### [Set exercise]
From the material below, pull out the lines word for word, beginning at the line that contains "genus: Erica" and stopping after the line that contains "locality: The Brooks". Give only those lines.

====== Input data

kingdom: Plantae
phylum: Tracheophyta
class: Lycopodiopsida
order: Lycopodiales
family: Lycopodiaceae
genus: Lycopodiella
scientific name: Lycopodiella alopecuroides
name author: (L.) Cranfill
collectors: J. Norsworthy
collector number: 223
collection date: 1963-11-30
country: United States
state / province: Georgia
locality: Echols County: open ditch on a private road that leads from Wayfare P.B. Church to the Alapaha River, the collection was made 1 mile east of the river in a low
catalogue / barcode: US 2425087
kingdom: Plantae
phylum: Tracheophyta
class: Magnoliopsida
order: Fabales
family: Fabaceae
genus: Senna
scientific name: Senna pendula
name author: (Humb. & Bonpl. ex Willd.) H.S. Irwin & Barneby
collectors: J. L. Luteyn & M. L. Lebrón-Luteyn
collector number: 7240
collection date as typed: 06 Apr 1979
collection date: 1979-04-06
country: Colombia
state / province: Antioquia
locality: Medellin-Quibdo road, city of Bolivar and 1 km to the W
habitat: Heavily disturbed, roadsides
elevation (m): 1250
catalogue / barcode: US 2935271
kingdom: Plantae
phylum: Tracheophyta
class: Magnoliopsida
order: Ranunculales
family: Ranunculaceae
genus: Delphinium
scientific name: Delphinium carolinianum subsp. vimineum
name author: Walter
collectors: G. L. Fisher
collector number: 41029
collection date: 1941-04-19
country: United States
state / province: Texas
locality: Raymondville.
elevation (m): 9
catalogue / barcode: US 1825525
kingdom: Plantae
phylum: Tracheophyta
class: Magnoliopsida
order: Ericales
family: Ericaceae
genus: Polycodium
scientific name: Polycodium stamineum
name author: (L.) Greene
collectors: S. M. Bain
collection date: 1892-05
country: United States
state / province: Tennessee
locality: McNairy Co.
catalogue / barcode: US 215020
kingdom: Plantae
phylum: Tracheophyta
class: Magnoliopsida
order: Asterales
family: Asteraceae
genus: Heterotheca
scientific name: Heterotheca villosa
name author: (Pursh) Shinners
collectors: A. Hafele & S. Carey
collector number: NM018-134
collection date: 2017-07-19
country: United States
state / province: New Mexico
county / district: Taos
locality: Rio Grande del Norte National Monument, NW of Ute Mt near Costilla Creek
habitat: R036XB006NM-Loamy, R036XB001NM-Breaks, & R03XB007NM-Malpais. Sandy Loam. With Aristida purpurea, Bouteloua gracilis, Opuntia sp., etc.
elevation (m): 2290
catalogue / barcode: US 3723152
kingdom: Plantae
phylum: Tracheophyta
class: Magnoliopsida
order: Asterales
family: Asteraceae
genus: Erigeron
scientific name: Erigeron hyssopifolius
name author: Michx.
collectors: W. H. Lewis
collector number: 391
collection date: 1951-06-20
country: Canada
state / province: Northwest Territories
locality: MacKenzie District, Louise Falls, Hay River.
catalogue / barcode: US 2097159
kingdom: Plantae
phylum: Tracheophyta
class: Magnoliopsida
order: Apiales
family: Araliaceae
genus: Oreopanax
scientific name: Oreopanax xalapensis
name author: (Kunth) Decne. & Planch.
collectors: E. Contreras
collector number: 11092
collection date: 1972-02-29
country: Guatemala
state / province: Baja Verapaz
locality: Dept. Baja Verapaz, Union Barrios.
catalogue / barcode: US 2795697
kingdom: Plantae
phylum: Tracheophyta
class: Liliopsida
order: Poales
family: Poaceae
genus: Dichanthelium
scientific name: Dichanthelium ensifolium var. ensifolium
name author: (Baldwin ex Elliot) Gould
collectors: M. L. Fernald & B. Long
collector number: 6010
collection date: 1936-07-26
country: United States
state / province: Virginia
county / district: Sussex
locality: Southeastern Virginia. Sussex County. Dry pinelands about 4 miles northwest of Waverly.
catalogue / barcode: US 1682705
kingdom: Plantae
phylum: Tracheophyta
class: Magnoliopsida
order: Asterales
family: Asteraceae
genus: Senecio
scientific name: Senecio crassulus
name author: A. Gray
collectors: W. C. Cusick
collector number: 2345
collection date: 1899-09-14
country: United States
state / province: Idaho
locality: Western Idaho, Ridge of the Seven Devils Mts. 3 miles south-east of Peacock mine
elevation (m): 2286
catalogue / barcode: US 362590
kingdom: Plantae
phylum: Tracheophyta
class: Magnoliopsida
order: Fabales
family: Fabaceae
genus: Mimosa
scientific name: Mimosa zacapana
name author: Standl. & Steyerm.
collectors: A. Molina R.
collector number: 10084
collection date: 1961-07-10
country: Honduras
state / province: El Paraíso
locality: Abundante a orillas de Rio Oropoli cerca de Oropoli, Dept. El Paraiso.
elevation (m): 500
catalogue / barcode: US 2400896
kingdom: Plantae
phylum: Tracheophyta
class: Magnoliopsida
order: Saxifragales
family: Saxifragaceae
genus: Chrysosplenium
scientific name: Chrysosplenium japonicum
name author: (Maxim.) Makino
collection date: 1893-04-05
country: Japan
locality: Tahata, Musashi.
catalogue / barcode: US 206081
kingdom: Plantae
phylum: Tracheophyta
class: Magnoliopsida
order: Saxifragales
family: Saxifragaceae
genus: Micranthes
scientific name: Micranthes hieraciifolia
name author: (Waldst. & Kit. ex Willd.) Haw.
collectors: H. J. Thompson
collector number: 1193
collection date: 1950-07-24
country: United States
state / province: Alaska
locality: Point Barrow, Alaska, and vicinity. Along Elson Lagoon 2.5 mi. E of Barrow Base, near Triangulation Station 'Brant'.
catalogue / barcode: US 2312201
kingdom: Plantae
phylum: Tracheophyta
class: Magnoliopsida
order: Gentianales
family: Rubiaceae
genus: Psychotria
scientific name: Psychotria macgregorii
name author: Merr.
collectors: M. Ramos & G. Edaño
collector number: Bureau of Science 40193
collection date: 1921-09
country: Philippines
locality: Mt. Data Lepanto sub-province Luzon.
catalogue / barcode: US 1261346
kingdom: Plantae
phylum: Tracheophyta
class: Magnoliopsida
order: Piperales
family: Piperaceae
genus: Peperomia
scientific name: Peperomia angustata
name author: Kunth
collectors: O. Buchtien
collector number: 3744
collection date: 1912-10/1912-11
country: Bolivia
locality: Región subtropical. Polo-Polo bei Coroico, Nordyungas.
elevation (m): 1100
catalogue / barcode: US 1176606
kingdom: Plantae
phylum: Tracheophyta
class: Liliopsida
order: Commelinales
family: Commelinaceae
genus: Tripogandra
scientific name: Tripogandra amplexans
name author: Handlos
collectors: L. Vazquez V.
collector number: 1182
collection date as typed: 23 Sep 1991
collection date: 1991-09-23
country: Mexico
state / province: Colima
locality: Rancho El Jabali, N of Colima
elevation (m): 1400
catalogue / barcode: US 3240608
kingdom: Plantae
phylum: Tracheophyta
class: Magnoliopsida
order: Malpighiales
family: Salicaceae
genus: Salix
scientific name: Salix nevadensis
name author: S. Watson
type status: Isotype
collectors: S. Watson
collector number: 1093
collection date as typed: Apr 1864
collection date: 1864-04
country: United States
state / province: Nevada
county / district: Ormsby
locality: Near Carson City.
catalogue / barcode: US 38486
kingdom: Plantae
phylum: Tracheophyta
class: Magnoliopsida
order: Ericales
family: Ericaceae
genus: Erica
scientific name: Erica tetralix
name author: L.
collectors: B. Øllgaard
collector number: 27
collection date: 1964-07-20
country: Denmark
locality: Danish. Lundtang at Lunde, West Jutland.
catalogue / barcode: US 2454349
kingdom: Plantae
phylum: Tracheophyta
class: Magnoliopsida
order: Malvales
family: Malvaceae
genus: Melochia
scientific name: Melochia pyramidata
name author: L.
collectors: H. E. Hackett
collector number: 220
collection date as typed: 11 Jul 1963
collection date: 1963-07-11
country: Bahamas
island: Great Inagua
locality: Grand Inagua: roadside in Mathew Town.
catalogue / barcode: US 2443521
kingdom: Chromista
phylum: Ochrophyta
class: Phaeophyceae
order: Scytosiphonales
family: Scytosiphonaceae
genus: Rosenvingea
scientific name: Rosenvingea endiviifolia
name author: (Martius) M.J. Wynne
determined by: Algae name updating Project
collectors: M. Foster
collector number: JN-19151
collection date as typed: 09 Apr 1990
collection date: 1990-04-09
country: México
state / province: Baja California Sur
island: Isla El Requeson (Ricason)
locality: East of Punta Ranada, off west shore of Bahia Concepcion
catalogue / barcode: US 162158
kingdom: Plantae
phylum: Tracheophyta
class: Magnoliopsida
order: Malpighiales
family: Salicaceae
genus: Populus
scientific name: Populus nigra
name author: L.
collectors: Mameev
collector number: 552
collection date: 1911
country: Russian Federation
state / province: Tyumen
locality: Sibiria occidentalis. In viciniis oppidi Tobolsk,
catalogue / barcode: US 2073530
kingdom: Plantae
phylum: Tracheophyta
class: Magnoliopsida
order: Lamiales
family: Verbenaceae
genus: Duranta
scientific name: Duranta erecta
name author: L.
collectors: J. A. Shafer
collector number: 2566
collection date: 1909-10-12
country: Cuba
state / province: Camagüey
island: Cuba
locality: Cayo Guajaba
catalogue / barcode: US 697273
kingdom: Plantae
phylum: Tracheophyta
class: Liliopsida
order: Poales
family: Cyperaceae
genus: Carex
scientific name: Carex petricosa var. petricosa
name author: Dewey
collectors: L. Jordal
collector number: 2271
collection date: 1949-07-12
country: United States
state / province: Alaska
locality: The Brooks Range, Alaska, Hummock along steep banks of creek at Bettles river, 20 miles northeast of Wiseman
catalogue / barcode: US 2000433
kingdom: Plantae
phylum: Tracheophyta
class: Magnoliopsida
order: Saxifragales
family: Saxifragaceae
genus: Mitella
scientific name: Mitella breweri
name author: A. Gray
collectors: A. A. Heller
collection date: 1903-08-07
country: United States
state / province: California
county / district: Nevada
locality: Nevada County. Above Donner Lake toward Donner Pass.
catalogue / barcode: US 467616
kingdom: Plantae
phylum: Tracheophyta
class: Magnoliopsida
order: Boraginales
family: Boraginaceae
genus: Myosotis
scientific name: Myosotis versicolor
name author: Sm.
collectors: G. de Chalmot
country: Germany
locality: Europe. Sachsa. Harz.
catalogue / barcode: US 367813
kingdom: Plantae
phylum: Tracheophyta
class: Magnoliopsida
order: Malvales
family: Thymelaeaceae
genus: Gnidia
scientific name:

============

### [The output]
genus: Erica
scientific name: Erica tetralix
name author: L.
collectors: B. Øllgaard
collector number: 27
collection date: 1964-07-20
country: Denmark
locality: Danish. Lundtang at Lunde, West Jutland.
catalogue / barcode: US 2454349
kingdom: Plantae
phylum: Tracheophyta
class: Magnoliopsida
order: Malvales
family: Malvaceae
genus: Melochia
scientific name: Melochia pyramidata
name author: L.
collectors: H. E. Hackett
collector number: 220
collection date as typed: 11 Jul 1963
collection date: 1963-07-11
country: Bahamas
island: Great Inagua
locality: Grand Inagua: roadside in Mathew Town.
catalogue / barcode: US 2443521
kingdom: Chromista
phylum: Ochrophyta
class: Phaeophyceae
order: Scytosiphonales
family: Scytosiphonaceae
genus: Rosenvingea
scientific name: Rosenvingea endiviifolia
name author: (Martius) M.J. Wynne
determined by: Algae name updating Project
collectors: M. Foster
collector number: JN-19151
collection date as typed: 09 Apr 1990
collection date: 1990-04-09
country: México
state / province: Baja California Sur
island: Isla El Requeson (Ricason)
locality: East of Punta Ranada, off west shore of Bahia Concepcion
catalogue / barcode: US 162158
kingdom: Plantae
phylum: Tracheophyta
class: Magnoliopsida
order: Malpighiales
family: Salicaceae
genus: Populus
scientific name: Populus nigra
name author: L.
collectors: Mameev
collector number: 552
collection date: 1911
country: Russian Federation
state / province: Tyumen
locality: Sibiria occidentalis. In viciniis oppidi Tobolsk,
catalogue / barcode: US 2073530
kingdom: Plantae
phylum: Tracheophyta
class: Magnoliopsida
order: Lamiales
family: Verbenaceae
genus: Duranta
scientific name: Duranta erecta
name author: L.
collectors: J. A. Shafer
collector number: 2566
collection date: 1909-10-12
country: Cuba
state / province: Camagüey
island: Cuba
locality: Cayo Guajaba
catalogue / barcode: US 697273
kingdom: Plantae
phylum: Tracheophyta
class: Liliopsida
order: Poales
family: Cyperaceae
genus: Carex
scientific name: Carex petricosa var. petricosa
name author: Dewey
collectors: L. Jordal
collector number: 2271
collection date: 1949-07-12
country: United States
state / province: Alaska
locality: The Brooks Range, Alaska, Hummock along steep banks of creek at Bettles river, 20 miles northeast of Wiseman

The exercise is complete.